*Given instruction*. Pick out every line in the rows below that contains the word "watch" and copy each one.
>> BEGIN Record excerpts
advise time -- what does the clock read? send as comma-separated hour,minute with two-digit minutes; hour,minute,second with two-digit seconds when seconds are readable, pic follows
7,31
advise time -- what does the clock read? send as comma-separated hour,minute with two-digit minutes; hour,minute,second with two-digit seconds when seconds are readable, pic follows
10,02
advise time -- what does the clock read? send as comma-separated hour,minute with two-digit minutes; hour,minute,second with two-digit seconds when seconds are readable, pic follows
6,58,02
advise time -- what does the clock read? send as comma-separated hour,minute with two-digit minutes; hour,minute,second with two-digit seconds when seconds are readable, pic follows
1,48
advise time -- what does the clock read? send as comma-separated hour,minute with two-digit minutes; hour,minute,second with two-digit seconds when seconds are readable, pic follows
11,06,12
>> END Record excerpts
>> BEGIN Record excerpts
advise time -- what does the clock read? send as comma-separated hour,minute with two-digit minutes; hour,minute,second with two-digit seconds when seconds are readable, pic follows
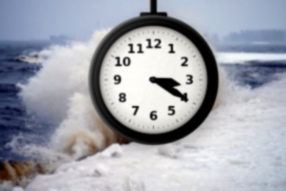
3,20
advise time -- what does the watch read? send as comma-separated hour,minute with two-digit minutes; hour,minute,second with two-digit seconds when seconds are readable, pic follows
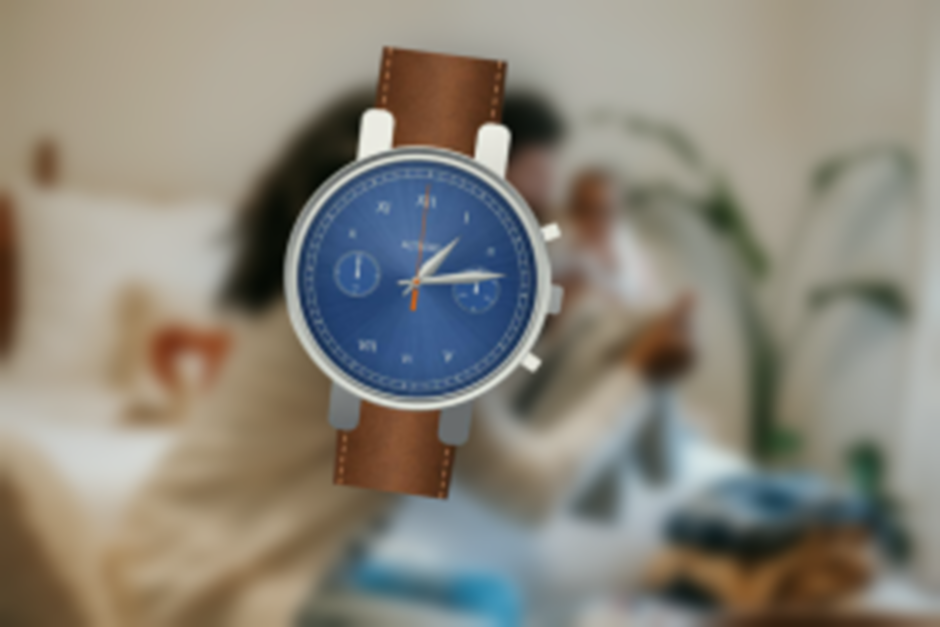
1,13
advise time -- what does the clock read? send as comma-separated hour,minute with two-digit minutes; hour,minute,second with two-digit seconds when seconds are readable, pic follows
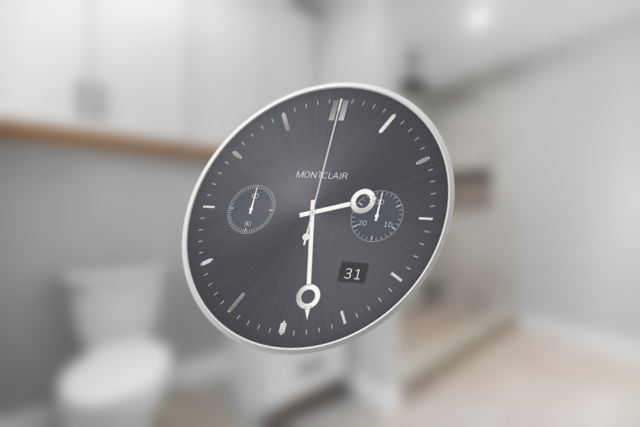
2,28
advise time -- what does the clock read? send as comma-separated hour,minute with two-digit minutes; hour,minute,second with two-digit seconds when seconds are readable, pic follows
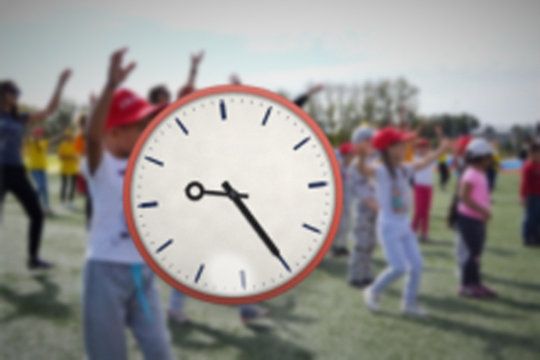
>> END Record excerpts
*Result for this exercise*.
advise time -- what does the watch read? send as comma-separated hour,minute with two-digit minutes; hour,minute,second with two-digit seconds when seconds are readable, pic follows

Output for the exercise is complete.